*** STORED DATA ***

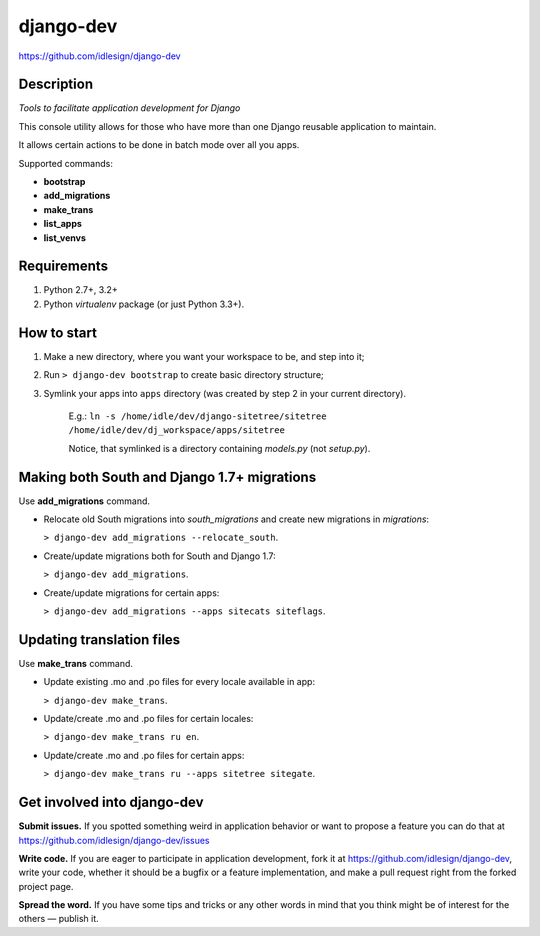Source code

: django-dev
==========
https://github.com/idlesign/django-dev

.. image:: https://badge.fury.io/py/django-dev.png
    :target: http://badge.fury.io/py/django-dev

.. image:: https://pypip.in/d/django-dev/badge.png
        :target: https://crate.io/packages/django-dev


Description
-----------

*Tools to facilitate application development for Django*

This console utility allows for those who have more than one Django reusable application to maintain.

It allows certain actions to be done in batch mode over all you apps.


Supported commands:

* **bootstrap**

* **add_migrations**

* **make_trans**

* **list_apps**

* **list_venvs**



Requirements
------------

1. Python 2.7+, 3.2+
2. Python `virtualenv` package (or just Python 3.3+).


How to start
------------

1. Make a new directory, where you want your workspace to be, and step into it;

2. Run ``> django-dev bootstrap`` to create basic directory structure;

3. Symlink your apps into ``apps`` directory (was created by step 2 in your current directory).

    E.g.: ``ln -s /home/idle/dev/django-sitetree/sitetree /home/idle/dev/dj_workspace/apps/sitetree``

    Notice, that symlinked is a directory containing *models.py* (not *setup.py*).



Making both South and Django 1.7+ migrations
--------------------------------------------

Use **add_migrations** command.

* Relocate old South migrations into *south_migrations* and create new migrations in *migrations*:

  ``> django-dev add_migrations --relocate_south``.

* Create/update migrations both for South and Django 1.7:

  ``> django-dev add_migrations``.

* Create/update migrations for certain apps:

  ``> django-dev add_migrations --apps sitecats siteflags``.



Updating translation files
--------------------------

Use **make_trans** command.

* Update existing .mo and .po files for every locale available in app:

  ``> django-dev make_trans``.

* Update/create .mo and .po files for certain locales:

  ``> django-dev make_trans ru en``.

* Update/create .mo and .po files for certain apps:

  ``> django-dev make_trans ru --apps sitetree sitegate``.



Get involved into django-dev
----------------------------

**Submit issues.** If you spotted something weird in application behavior or want to propose a feature you can do that at https://github.com/idlesign/django-dev/issues

**Write code.** If you are eager to participate in application development, fork it at https://github.com/idlesign/django-dev, write your code, whether it should be a bugfix or a feature implementation, and make a pull request right from the forked project page.

**Spread the word.** If you have some tips and tricks or any other words in mind that you think might be of interest for the others — publish it.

***

Output every record above exactly, leaving out the pictures.

- _ANSWER SPACE_:
Source code

: django-dev
==========
https://github.com/idlesign/django-dev

.. image:: https://badge.fury.io/py/django-dev.png
    :target: http://badge.fury.io/py/django-dev

.. image:: https://pypip.in/d/django-dev/badge.png
        :target: https://crate.io/packages/django-dev


Description
-----------

*Tools to facilitate application development for Django*

This console utility allows for those who have more than one Django reusable application to maintain.

It allows certain actions to be done in batch mode over all you apps.


Supported commands:

* **bootstrap**

* **add_migrations**

* **make_trans**

* **list_apps**

* **list_venvs**



Requirements
------------

1. Python 2.7+, 3.2+
2. Python `virtualenv` package (or just Python 3.3+).


How to start
------------

1. Make a new directory, where you want your workspace to be, and step into it;

2. Run ``> django-dev bootstrap`` to create basic directory structure;

3. Symlink your apps into ``apps`` directory (was created by step 2 in your current directory).

    E.g.: ``ln -s /home/idle/dev/django-sitetree/sitetree /home/idle/dev/dj_workspace/apps/sitetree``

    Notice, that symlinked is a directory containing *models.py* (not *setup.py*).



Making both South and Django 1.7+ migrations
--------------------------------------------

Use **add_migrations** command.

* Relocate old South migrations into *south_migrations* and create new migrations in *migrations*:

  ``> django-dev add_migrations --relocate_south``.

* Create/update migrations both for South and Django 1.7:

  ``> django-dev add_migrations``.

* Create/update migrations for certain apps:

  ``> django-dev add_migrations --apps sitecats siteflags``.



Updating translation files
--------------------------

Use **make_trans** command.

* Update existing .mo and .po files for every locale available in app:

  ``> django-dev make_trans``.

* Update/create .mo and .po files for certain locales:

  ``> django-dev make_trans ru en``.

* Update/create .mo and .po files for certain apps:

  ``> django-dev make_trans ru --apps sitetree sitegate``.



Get involved into django-dev
----------------------------

**Submit issues.** If you spotted something weird in application behavior or want to propose a feature you can do that at https://github.com/idlesign/django-dev/issues

**Write code.** If you are eager to participate in application development, fork it at https://github.com/idlesign/django-dev, write your code, whether it should be a bugfix or a feature implementation, and make a pull request right from the forked project page.

**Spread the word.** If you have some tips and tricks or any other words in mind that you think might be of interest for the others — publish it.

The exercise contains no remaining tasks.